Quote the text read from every one of the records below word for word, leaving the pictures out of your answer.
─── Stored data ───
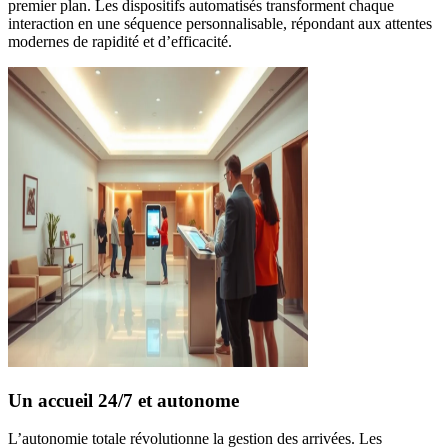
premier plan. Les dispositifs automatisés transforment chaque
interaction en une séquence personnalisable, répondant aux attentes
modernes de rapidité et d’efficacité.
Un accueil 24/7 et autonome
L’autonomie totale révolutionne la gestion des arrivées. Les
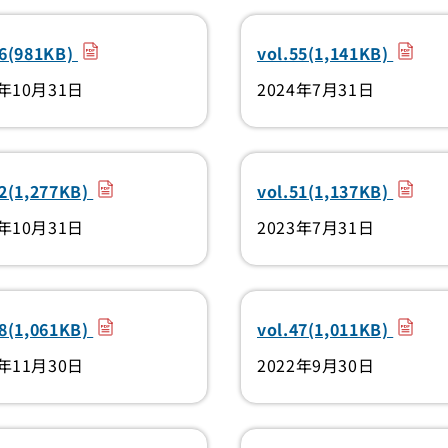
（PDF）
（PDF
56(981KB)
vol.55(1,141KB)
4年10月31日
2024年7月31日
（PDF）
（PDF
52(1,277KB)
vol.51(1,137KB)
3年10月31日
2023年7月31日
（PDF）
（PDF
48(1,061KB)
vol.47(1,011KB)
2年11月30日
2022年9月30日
───
Result for this exercise:
premier plan. Les dispositifs automatisés transforment chaque
interaction en une séquence personnalisable, répondant aux attentes
modernes de rapidité et d’efficacité.
Un accueil 24/7 et autonome
L’autonomie totale révolutionne la gestion des arrivées. Les
（PDF）
（PDF
56(981KB)
vol.55(1,141KB)
4年10月31日
2024年7月31日
（PDF）
（PDF
52(1,277KB)
vol.51(1,137KB)
3年10月31日
2023年7月31日
（PDF）
（PDF
48(1,061KB)
vol.47(1,011KB)
2年11月30日
2022年9月30日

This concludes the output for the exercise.